As the event director, Gilbert, 49, has gone through all of this before.
The closer to the event, the more urgent the inquiries become, she says.
With the Fair Hill event coming up on Friday, Gilbert says it seems she cannot escape the telephone.
Before she and her husband, Bill, moved their family to Harford County from northern Virginia seven years ago, Gilbert was director of the Blue Ridge Horse Trials. She also handled organizing the spring three-day U.S.
Equestrian Team championship.
When the family sold its Virginia farm and moved to the 75-acre Church Mouse Meadows Farm, Gilbert found she wanted to stay involved in the big equestrian events.

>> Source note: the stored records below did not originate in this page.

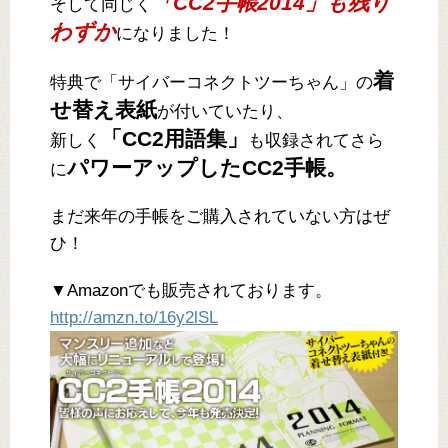
「CC2手帳2014」も残り
そして同じく
わずか
になりました！
着
特典で「サイバーコネクトツーちゃん」の
せ替え表紙
が付いていたり、
「CC2用語集」
新しく
も収録されてさら
パワーアップしたCC2手帳。
に
まだ来年の手帳をご購入されていない方はぜ
ひ！
▼Amazonでも販売されております。
http://amzn.to/16y2lSL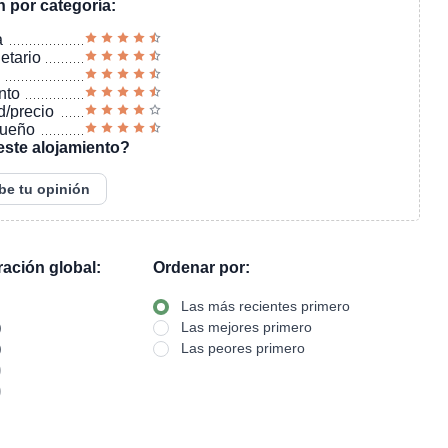
n por categoría:
a
ietario
nto
d/precio
sueño
este alojamiento?
be tu opinión
oración global:
Ordenar por:
Las más recientes primero
)
Las mejores primero
)
Las peores primero
)
)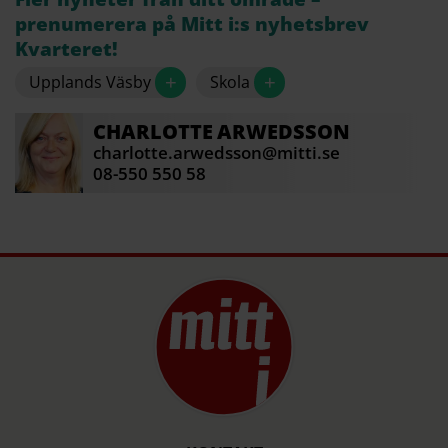
prenumerera på Mitt i:s nyhetsbrev
Kvarteret!
+
+
Upplands Väsby
Skola
CHARLOTTE
ARWEDSSON
charlotte.arwedsson@mitti.se
08-550 550 58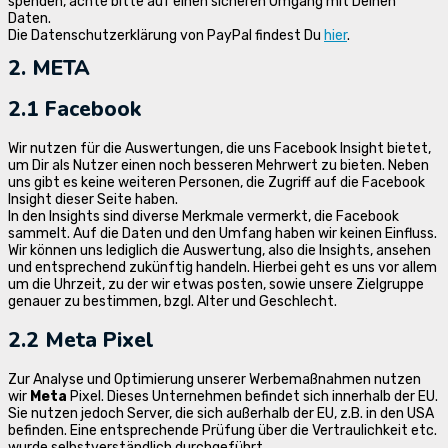
spenden, achte bitte auf einen sicheren Umgang mit Deinen
Daten.
Die Datenschutzerklärung von PayPal findest Du
hier
.
2. META
2.1 Facebook
Wir nutzen für die Auswertungen, die uns Facebook Insight bietet,
um Dir als Nutzer einen noch besseren Mehrwert zu bieten. Neben
uns gibt es keine weiteren Personen, die Zugriff auf die Facebook
Insight dieser Seite haben.
In den Insights sind diverse Merkmale vermerkt, die Facebook
sammelt. Auf die Daten und den Umfang haben wir keinen Einfluss.
Wir können uns lediglich die Auswertung, also die Insights, ansehen
und entsprechend zukünftig handeln. Hierbei geht es uns vor allem
um die Uhrzeit, zu der wir etwas posten, sowie unsere Zielgruppe
genauer zu bestimmen, bzgl. Alter und Geschlecht.
2.2 Meta Pixel
Zur Analyse und Optimierung unserer Werbemaßnahmen nutzen
wir
Meta
Pixel. Dieses Unternehmen befindet sich innerhalb der EU.
Sie nutzen jedoch Server, die sich außerhalb der EU, z.B. in den USA
befinden. Eine entsprechende Prüfung über die Vertraulichkeit etc.
wurde selbstverständlich durchgeführt.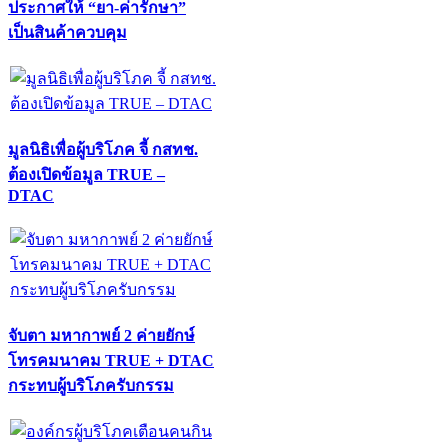
ประกาศให้ “ยา-ค่ารักษา”
เป็นสินค้าควบคุม
มูลนิธิเพื่อผู้บริโภค จี้ กสทช.
ต้องเปิดข้อมูล TRUE –
DTAC
จับตา มหากาพย์ 2 ค่ายยักษ์
โทรคมนาคม TRUE + DTAC
กระทบผู้บริโภครับกรรม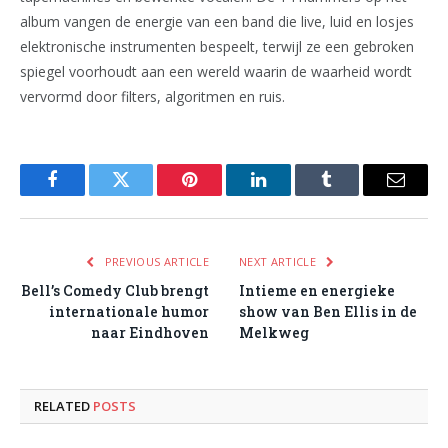
album vangen de energie van een band die live, luid en losjes
elektronische instrumenten bespeelt, terwijl ze een gebroken
spiegel voorhoudt aan een wereld waarin de waarheid wordt
vervormd door filters, algoritmen en ruis.
Facebook
Twitter
Pinterest
LinkedIn
Tumblr
Email
PREVIOUS ARTICLE
NEXT ARTICLE
Bell’s Comedy Club brengt
Intieme en energieke
internationale humor
show van Ben Ellis in de
naar Eindhoven
Melkweg
RELATED
POSTS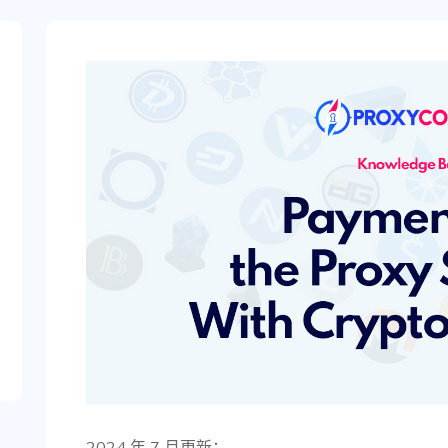
2024 年 7 月更新：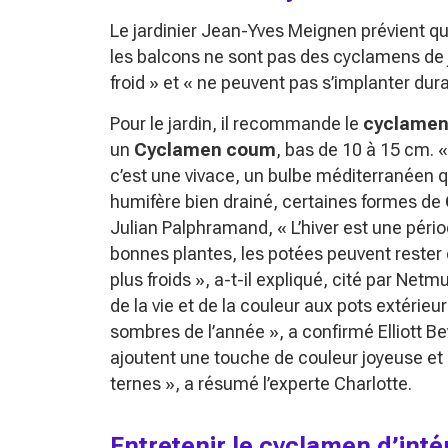
Le jardinier Jean-Yves Meignen prévient q
les balcons ne sont pas des cyclamens de 
froid »
et
« ne peuvent pas s’implanter dur
Pour le jardin, il recommande le
cyclamen
un
Cyclamen coum
, bas de 10 à 15 cm.
«
c’est une vivace, un bulbe méditerranéen qu
humifère bien drainé, certaines formes de
Julian Palphramand,
« L’hiver est une péri
bonnes plantes, les potées peuvent rester 
plus froids »
, a-t-il expliqué, cité par Net
de la vie et de la couleur aux pots extérieur
sombres de l’année »
, a confirmé Elliott B
ajoutent une touche de couleur joyeuse et s
ternes »
, a résumé l’experte Charlotte.
Entretenir le cyclamen d’inté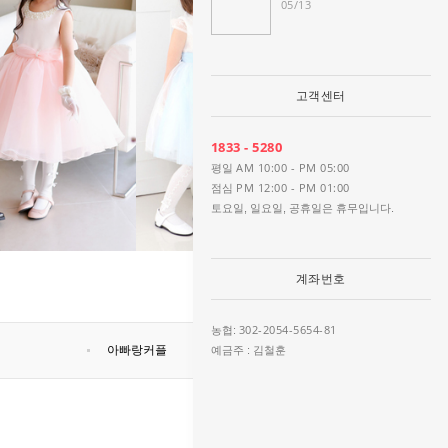
05/13
고객센터
1833 - 5280
AM 10:00 - PM 05:00
평일
PM 12:00 - PM 01:00
점심
토요일, 일요일, 공휴일은 휴무입니다.
계좌번호
302-2054-5654-81
농협:
아빠랑커플
예금주 : 김철훈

A former national level competitor in the grueling three-day, Gilbert now directs the U.S. team's fall championship, now in its second year at Fair Hill, located in Cecil County, five miles west of Newark, Del.
It ranks as one of the premier equestrian events in this country.
Results are used to qualify riders for international competition.
This year's Fair Hill challengers include Bruce Davidson, a 1984 Olympic gold medalist who won a bronze medal at the World Championships in Sweden this August.
Next year, riders will have their last chances to qualify for the Summer Olympics in Barcelona at the Fair Hill International.
When Gilbert gets a rare break from giving out lodging and travel information to riders from as far away as Utah, she turns her attention to promoting the event, which she thinks is not as widely known among the general public as it should be.
Gilbert says first-time spectators are easily hooked.
"You don't have to know anything about it to come out and watch and have a good time," said Gilbert. "Fair Hill is such a beautiful place, especially this time of year."
Fair Hill also will play host to a trade fair, an exhibition of driving the disabled -- a competitive event using horse-drawn carriages -- and agility trials for dogs.
Friday's competition opens at 10 a.m. with dressage, a test putting horse and rider through a series of complex turns and halts. Some equestrians compare dressage to school figures in ice skating.
Sunday stadium jumping begins at noon. The finale takes riders over railed fences on a compact course inside an arena. Riders race against the clock again, but they pick up penalties for not completing the course cleanly.
In the middle is the endurance test of cross country on Saturday at 11 a.m.
Competitors race against the clock through a 21-mile course with 36 different fences. Each fence offers a variety of options, but the easiest route over takes the most time.
This year, the cross country course has been redesigned so spectators can see eight or nine fences from one spot.
Gilbert helped design some of those fences working as an assistant to Michael Tucker, an Englishman.
"Cross country designing is quite a challenge," said Gilbert, who also has worked on courses in New York and New Mexico.
"You can't just make it pretty. You have to look at it from the horse's perspective. You have to keep in mind that the riders can walk the course as many times as they want, but the horses never see it."
Although Gilbert hasn't competed in some time, some of her children are following in her boot steps.
The youngest Gilbert, daughter Mandy, a sophomore at John Carroll High School, rides horses, and her sister Rumsey, a senior at John Carroll, qualified for the National Young Riders Championship in Georgia in November.